With a market value of $255 million, Escalade (ESCA, $18.07) is the minnow on our list. But it’s a growing player in the world of specialty sporting goods, making equipment for archery, billiards and the fast-growing sport of pickleball—a mash-up of tennis, ping-pong and badminton. The company recently acquired two pickleball brands, and sales are on track to grow 11% this year, reaching $153 million. “It’s a great niche company,” says Eric Kuby, manager of North Star Dividend Fund (NSDVX).

Escalade has raised its payout each year since it initiated a quarterly dividend in 2012 (previously it paid dividends annually or biannually). With an annual dividend rate of $0.44 a share, the stock yields 2.4%. And because the company doles out less than half of its profits, it should be able to hike its payout as profits climb.

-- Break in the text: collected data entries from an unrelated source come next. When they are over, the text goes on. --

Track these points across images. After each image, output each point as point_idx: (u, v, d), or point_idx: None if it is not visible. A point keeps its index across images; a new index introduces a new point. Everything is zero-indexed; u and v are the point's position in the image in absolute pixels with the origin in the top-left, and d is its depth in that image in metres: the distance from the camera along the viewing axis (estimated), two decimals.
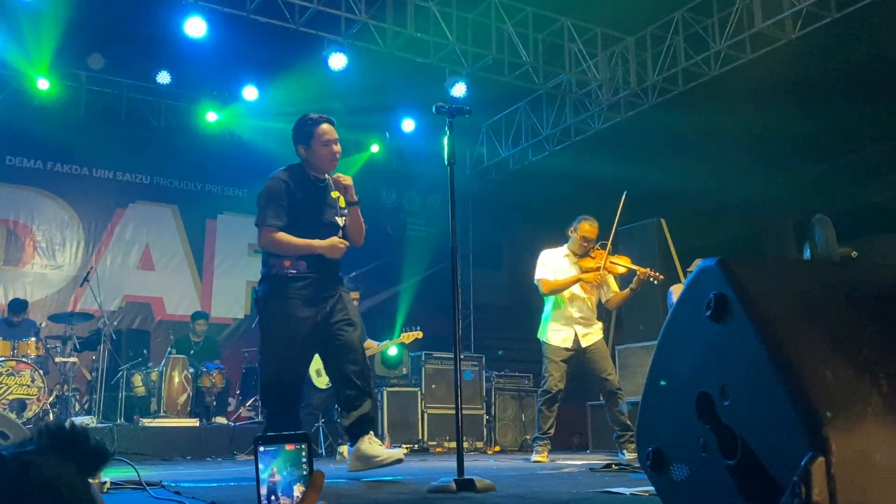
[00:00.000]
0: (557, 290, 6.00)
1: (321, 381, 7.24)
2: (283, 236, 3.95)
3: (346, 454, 7.01)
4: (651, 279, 5.83)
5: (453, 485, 3.21)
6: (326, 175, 4.17)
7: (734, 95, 8.20)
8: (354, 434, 4.03)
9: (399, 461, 3.99)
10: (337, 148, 4.11)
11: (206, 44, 8.14)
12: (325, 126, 4.10)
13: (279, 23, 7.78)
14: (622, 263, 6.05)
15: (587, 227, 6.05)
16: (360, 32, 8.16)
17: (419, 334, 7.78)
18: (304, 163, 4.15)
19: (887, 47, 7.29)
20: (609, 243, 5.96)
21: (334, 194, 4.14)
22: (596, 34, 8.97)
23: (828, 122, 7.94)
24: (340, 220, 4.14)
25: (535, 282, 6.10)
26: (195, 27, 7.85)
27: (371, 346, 7.68)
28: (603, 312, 6.32)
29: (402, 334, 7.81)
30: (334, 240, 3.97)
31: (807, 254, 5.41)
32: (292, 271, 3.96)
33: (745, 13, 7.80)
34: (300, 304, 3.93)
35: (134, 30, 8.60)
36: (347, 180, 4.05)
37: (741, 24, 7.88)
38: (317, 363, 7.27)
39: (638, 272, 5.83)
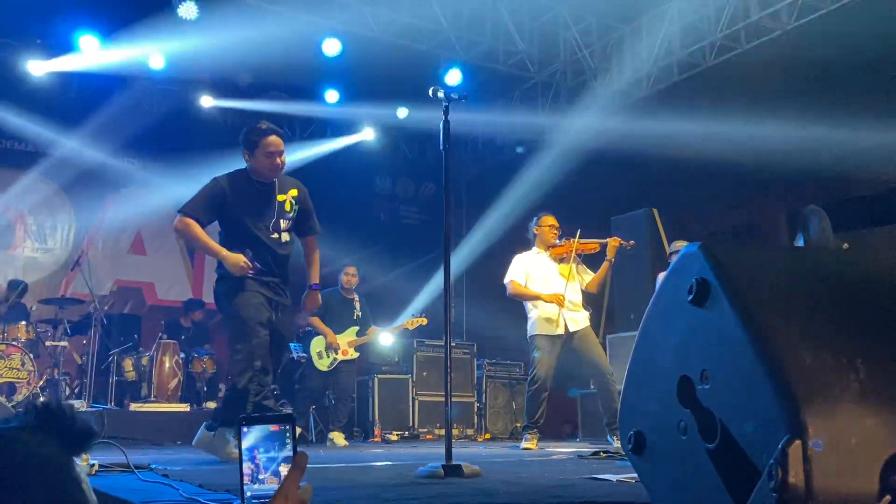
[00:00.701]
0: (519, 297, 6.16)
1: (323, 363, 7.25)
2: (193, 226, 4.18)
3: (336, 440, 7.06)
4: (624, 247, 5.98)
5: (441, 470, 3.23)
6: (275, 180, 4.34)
7: (729, 86, 8.21)
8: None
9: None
10: (281, 160, 4.24)
11: (199, 27, 8.10)
12: (272, 138, 4.24)
13: (273, 7, 7.75)
14: (592, 242, 6.14)
15: (549, 218, 6.26)
16: (355, 18, 8.13)
17: (423, 320, 7.73)
18: (248, 167, 4.31)
19: (884, 38, 7.29)
20: (578, 232, 6.07)
21: (280, 198, 4.29)
22: (591, 23, 8.95)
23: (822, 112, 7.95)
24: (284, 223, 4.29)
25: (505, 282, 6.19)
26: (188, 10, 7.81)
27: (374, 331, 7.64)
28: (589, 301, 6.34)
29: (406, 320, 7.75)
30: (240, 259, 4.09)
31: (800, 243, 5.43)
32: (249, 272, 4.13)
33: (741, 3, 7.80)
34: (259, 299, 4.14)
35: (127, 12, 8.55)
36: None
37: (736, 14, 7.88)
38: (318, 345, 7.31)
39: (609, 242, 5.95)
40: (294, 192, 4.37)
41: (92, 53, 8.83)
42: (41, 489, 0.89)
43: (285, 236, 4.29)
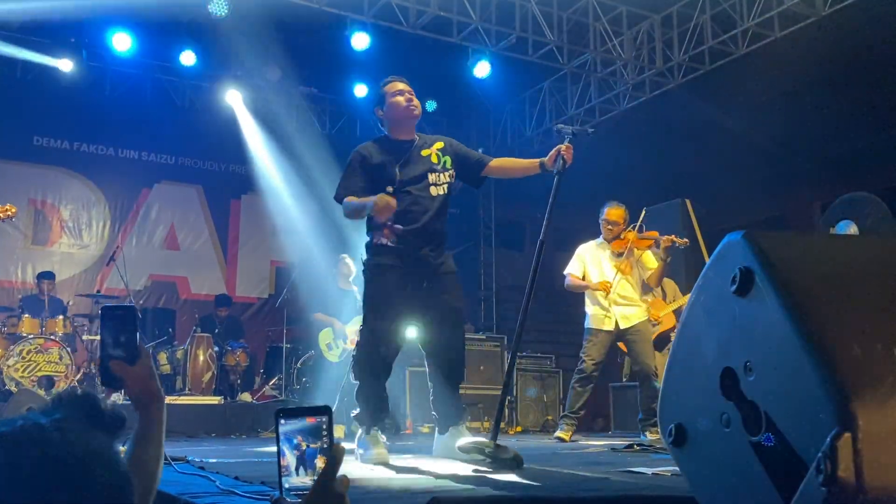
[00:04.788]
0: (573, 289, 6.19)
1: (332, 355, 7.26)
2: (347, 202, 3.86)
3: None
4: (676, 245, 5.92)
5: (489, 442, 3.29)
6: (416, 135, 4.07)
7: (762, 74, 8.07)
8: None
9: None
10: (415, 102, 3.98)
11: (229, 24, 8.15)
12: (394, 81, 4.03)
13: (302, 2, 7.76)
14: (649, 237, 6.09)
15: (611, 211, 6.13)
16: (384, 11, 8.12)
17: None
18: (386, 127, 4.04)
19: None
20: (638, 223, 6.04)
21: (425, 152, 4.03)
22: (621, 12, 8.85)
23: (858, 100, 7.80)
24: (433, 176, 3.99)
25: (564, 273, 6.23)
26: (218, 7, 7.85)
27: None
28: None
29: None
30: (382, 197, 3.69)
31: (840, 231, 5.32)
32: (392, 239, 3.85)
33: None
34: (397, 276, 3.84)
35: (159, 10, 8.63)
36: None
37: (769, 1, 7.74)
38: (326, 338, 7.32)
39: (661, 241, 5.90)
40: (439, 145, 4.09)
41: (124, 51, 8.94)
42: (93, 478, 0.89)
43: (434, 189, 3.97)
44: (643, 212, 6.14)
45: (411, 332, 8.05)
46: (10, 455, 0.85)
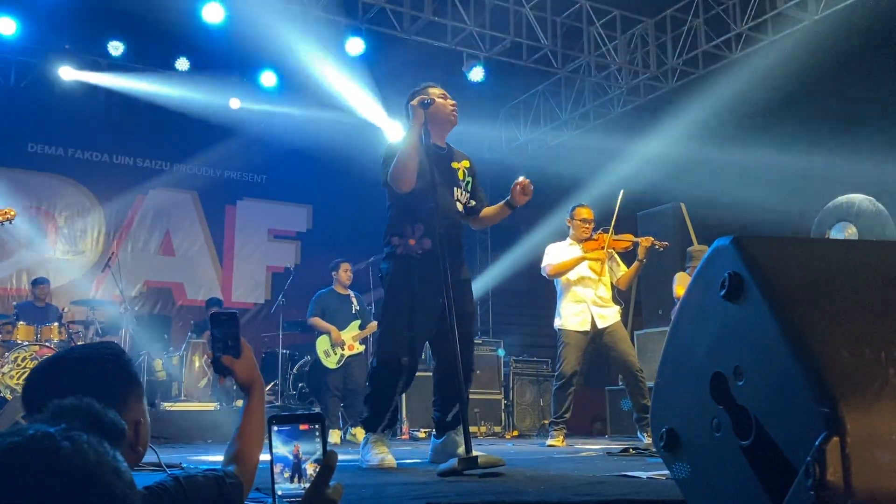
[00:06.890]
0: (562, 270, 6.04)
1: (330, 361, 7.25)
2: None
3: (357, 436, 7.05)
4: (656, 247, 5.91)
5: (458, 464, 3.17)
6: (446, 144, 4.04)
7: (755, 78, 8.10)
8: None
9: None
10: (454, 105, 3.95)
11: (224, 30, 8.15)
12: (436, 87, 3.97)
13: (297, 7, 7.78)
14: (625, 238, 6.08)
15: (582, 211, 6.16)
16: (378, 17, 8.15)
17: None
18: (424, 128, 3.85)
19: None
20: (611, 226, 6.01)
21: (455, 165, 4.01)
22: (615, 17, 8.89)
23: (850, 103, 7.82)
24: (458, 192, 3.98)
25: (542, 271, 6.16)
26: (213, 13, 7.86)
27: (375, 326, 7.60)
28: (621, 297, 6.31)
29: None
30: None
31: (839, 234, 5.33)
32: (418, 251, 3.79)
33: None
34: (419, 286, 3.75)
35: (153, 17, 8.64)
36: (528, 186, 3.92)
37: (762, 5, 7.78)
38: (323, 344, 7.30)
39: (641, 242, 5.89)
40: (466, 164, 4.07)
41: (120, 58, 8.95)
42: (103, 487, 0.89)
43: (459, 206, 3.98)
44: (620, 195, 6.11)
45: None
46: (23, 465, 0.86)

Wall Street analysts expect earnings to jump 19% in 2016. Expect even better profits if you start to see pickleball in prime time on ESPN.

Finally, if you’d rather capture a swath of dividend growers, consider ProShares Russell 2000 Dividend Growers ETF (SMDV). This exchange-traded fund features companies in the Russell 2000 index that have increased their dividends for at least 10 consecutive years. Top holdings include irrigation system manufacturer Lindsay Corp. (LNN) and restaurant chain Cracker Barrel Old Country Store (CBRL). The fund launched this year, so it doesn’t have much of a record. But companies that increase or initiate dividends tend to beat market averages over long periods, according to Ned Davis Research. If the trend holds up, this ETF should fare well. It yields 2.1% and has an annual expense ratio of 0.40%.